======== TRECHO FORNECIDO ========
Cabe uma reflexão sobre a descentralização como estratagema estimulado pelas políticas neoliberais, amparadas pelo discurso da modernização, visando diminuir a ação estatal na área do bem-estar social, a fim de reduzir despesas.

Segundo Stein (1997 apud ABRANCHES, 2003, p.14) a intenção do processo de descentralização é “neutralizar as demandas sociais, desconcentrando os conflitos e envolvendo a população na busca de soluções para seus próprios problemas”.

Por outro lado, outras propostas de descentralização têm o objetivo de ampliar a esfera pública envolvendo o Estado e a sociedade civil.

Desta forma, a descentralização pode ser analisada sob dois aspectos: ligada às discussões sobre as ações governamentais e/ou associada às ações participativas da sociedade civil nos assuntos públicos

Podemos então conceituar descentralização como transferência de autoridade legal e política, que se liga a um princípio de reforma do Estado, numa nova relação deste com a coisa pública e com a sociedade civil.
======== DADOS ========
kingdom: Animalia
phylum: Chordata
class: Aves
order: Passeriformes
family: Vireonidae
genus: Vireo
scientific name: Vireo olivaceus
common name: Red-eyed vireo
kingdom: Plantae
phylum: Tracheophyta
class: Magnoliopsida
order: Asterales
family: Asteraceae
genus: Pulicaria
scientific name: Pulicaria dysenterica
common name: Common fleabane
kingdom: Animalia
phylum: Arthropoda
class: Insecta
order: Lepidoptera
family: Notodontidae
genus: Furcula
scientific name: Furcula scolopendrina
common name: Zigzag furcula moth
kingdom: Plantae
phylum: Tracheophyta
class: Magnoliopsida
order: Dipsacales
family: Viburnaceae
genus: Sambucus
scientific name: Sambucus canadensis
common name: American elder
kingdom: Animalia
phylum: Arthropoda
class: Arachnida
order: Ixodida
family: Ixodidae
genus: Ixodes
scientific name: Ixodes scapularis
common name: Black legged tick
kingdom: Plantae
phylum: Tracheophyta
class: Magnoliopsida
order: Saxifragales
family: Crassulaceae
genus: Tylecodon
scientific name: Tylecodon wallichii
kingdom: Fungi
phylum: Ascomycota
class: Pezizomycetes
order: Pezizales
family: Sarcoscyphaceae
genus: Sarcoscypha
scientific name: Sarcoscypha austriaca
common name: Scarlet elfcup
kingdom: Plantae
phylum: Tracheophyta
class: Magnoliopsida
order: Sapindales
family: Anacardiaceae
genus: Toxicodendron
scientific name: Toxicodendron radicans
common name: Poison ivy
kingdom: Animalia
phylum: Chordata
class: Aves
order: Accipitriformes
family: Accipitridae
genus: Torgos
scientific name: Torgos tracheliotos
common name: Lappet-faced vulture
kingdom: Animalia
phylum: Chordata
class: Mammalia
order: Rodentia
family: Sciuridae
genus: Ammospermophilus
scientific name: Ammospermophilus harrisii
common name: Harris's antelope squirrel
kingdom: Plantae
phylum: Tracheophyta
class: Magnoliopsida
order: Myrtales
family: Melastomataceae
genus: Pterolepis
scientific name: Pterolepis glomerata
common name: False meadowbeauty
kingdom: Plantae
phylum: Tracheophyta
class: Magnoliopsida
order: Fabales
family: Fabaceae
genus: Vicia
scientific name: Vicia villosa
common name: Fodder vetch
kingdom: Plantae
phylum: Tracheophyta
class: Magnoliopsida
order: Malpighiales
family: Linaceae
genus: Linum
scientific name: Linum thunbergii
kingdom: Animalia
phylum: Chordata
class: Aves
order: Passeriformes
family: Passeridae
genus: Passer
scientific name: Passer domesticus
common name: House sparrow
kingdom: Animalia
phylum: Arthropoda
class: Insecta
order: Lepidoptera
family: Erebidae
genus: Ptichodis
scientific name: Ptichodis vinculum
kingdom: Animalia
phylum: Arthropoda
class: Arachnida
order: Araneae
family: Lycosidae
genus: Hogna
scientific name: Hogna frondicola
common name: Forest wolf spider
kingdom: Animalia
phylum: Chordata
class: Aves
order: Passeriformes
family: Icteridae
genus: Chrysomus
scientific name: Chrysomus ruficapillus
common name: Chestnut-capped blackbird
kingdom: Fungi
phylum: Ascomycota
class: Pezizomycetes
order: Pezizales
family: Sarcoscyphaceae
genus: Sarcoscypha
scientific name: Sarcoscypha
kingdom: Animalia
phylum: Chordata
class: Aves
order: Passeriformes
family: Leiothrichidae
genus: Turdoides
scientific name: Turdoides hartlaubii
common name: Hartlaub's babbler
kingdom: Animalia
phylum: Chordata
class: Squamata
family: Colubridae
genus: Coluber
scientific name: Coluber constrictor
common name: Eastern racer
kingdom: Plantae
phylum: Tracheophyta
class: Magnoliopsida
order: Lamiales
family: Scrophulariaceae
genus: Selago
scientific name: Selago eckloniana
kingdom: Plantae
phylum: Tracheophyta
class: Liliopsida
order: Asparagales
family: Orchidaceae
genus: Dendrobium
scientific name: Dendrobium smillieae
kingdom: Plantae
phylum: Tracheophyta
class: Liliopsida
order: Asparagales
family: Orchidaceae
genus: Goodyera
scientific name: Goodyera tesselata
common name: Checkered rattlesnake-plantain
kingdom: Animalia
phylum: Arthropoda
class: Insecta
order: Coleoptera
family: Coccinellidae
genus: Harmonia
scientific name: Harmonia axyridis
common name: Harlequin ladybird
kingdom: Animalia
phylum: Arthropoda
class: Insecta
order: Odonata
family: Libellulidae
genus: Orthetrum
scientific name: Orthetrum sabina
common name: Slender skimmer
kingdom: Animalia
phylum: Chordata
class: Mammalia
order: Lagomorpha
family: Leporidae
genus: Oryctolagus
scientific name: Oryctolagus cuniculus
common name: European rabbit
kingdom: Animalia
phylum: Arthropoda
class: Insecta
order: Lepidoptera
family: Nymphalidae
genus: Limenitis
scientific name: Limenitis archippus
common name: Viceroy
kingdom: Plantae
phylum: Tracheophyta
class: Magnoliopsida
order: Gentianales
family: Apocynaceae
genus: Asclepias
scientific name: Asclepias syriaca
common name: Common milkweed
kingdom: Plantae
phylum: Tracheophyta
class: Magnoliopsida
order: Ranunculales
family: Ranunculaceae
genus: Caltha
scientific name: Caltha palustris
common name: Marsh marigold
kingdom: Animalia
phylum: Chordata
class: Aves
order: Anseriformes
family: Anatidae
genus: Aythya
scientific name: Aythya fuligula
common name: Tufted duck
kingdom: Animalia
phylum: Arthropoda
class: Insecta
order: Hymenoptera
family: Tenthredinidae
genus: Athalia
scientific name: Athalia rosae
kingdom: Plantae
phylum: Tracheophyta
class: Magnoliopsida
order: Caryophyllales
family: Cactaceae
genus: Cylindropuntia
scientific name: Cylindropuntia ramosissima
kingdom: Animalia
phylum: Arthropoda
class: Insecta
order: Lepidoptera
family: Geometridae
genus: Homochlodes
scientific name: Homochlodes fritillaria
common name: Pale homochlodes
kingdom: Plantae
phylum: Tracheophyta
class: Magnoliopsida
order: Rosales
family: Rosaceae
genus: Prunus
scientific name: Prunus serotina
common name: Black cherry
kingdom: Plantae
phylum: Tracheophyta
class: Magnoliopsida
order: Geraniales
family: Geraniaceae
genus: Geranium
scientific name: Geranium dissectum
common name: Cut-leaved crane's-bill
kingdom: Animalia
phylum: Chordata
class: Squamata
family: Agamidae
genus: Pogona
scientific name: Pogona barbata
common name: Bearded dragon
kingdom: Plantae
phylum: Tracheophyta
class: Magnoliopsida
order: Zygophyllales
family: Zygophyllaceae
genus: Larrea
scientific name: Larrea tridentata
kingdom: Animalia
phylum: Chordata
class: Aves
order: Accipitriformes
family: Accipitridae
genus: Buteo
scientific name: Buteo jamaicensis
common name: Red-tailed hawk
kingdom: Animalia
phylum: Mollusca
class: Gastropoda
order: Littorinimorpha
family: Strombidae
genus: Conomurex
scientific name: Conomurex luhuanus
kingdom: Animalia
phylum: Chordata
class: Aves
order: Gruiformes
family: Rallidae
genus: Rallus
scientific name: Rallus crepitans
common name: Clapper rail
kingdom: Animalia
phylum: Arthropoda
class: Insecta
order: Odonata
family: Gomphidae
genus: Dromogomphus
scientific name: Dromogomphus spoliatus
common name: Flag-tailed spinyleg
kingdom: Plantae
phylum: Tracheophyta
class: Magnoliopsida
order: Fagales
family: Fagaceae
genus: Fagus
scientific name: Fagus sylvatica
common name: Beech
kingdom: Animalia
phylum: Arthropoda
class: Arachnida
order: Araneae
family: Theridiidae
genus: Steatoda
========
▸ TAREFAS E EXERCÍCIOS
1. Liste todos os números que aparecem no trecho sobre descentralização, na ordem em que surgem.
2. Reproduza fielmente o trecho sobre descentralização desde "Cabe uma reflexão" até "e a sociedade civil.", inclusive.

▸ RESPOSTAS EM SEQUÊNCIA
1. 1997, 2003, 14

2.
Cabe uma reflexão sobre a descentralização como estratagema estimulado pelas políticas neoliberais, amparadas pelo discurso da modernização, visando diminuir a ação estatal na área do bem-estar social, a fim de reduzir despesas.

Segundo Stein (1997 apud ABRANCHES, 2003, p.14) a intenção do processo de descentralização é “neutralizar as demandas sociais, desconcentrando os conflitos e envolvendo a população na busca de soluções para seus próprios problemas”.

Por outro lado, outras propostas de descentralização têm o objetivo de ampliar a esfera pública envolvendo o Estado e a sociedade civil.